Who holds the key to the future of commerce?

Agentic commerce is moving from concept to concrete infrastructural developments. In our previous publication, we outlined The Rise of Agentic Commerce: How AI will Reshape Merchant Strategy. The developments in this space are accelerating as real-world use cases emerge across verticals (figure 1). The emerging pattern is not single protocol adoption, but protocol pluralism: leading merchants are experimenting across popular protocols (ACP, UCP), proprietary agents, and AI platform partnerships. This challenges the assumption that protocol ownership alone would hold the key to success. The future of commerce will not be shaped by protocol authorship, but the ability to combine customer ownership, merchant trust, operational breadth and trusted payment execution.  
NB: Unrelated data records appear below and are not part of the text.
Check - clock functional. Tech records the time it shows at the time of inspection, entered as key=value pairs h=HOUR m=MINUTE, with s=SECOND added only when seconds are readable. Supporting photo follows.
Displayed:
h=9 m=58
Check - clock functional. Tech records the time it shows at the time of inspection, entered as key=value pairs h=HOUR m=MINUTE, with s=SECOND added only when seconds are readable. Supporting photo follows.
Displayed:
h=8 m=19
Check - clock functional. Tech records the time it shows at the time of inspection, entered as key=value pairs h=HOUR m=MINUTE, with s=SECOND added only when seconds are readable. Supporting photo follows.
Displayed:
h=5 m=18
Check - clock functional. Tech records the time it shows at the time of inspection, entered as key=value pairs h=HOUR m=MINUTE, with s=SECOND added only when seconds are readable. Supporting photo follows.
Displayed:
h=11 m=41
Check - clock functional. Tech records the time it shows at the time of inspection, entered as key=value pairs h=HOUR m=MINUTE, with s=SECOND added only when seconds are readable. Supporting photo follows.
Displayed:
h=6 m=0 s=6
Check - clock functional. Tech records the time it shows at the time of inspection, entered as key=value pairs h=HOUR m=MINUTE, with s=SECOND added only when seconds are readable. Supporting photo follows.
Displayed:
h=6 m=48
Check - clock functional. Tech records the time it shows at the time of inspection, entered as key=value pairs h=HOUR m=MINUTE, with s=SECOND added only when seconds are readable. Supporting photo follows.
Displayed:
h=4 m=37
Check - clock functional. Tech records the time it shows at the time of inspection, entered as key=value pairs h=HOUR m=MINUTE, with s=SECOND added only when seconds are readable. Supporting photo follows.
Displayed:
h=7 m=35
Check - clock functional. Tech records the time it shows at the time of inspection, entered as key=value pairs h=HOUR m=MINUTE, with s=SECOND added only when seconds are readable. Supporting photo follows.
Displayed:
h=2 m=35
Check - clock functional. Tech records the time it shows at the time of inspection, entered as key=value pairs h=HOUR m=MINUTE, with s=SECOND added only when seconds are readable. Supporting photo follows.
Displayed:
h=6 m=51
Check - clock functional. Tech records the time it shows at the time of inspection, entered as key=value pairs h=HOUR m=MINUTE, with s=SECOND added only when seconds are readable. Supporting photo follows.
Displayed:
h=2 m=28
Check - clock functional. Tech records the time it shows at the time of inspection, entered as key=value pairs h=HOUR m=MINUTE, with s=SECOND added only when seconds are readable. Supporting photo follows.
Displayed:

Figure 1: List of Agentic Commerce Solutions by Key Merchants.

The Infrastructure Overhaul

The last decade of e-commerce innovation concentrated almost entirely on one problem: removing friction from checkout. We moved from clunky, multi-page checkouts to one-click accelerated checkout, tokenised cards and biometric authentication. Counterintuitively, agentic commerce removes friction not from the checkout, but from product discovery and cart assembly, and that in turn has second-order effects breaking customer loyalty, ownership and digital marketing (figure 2).  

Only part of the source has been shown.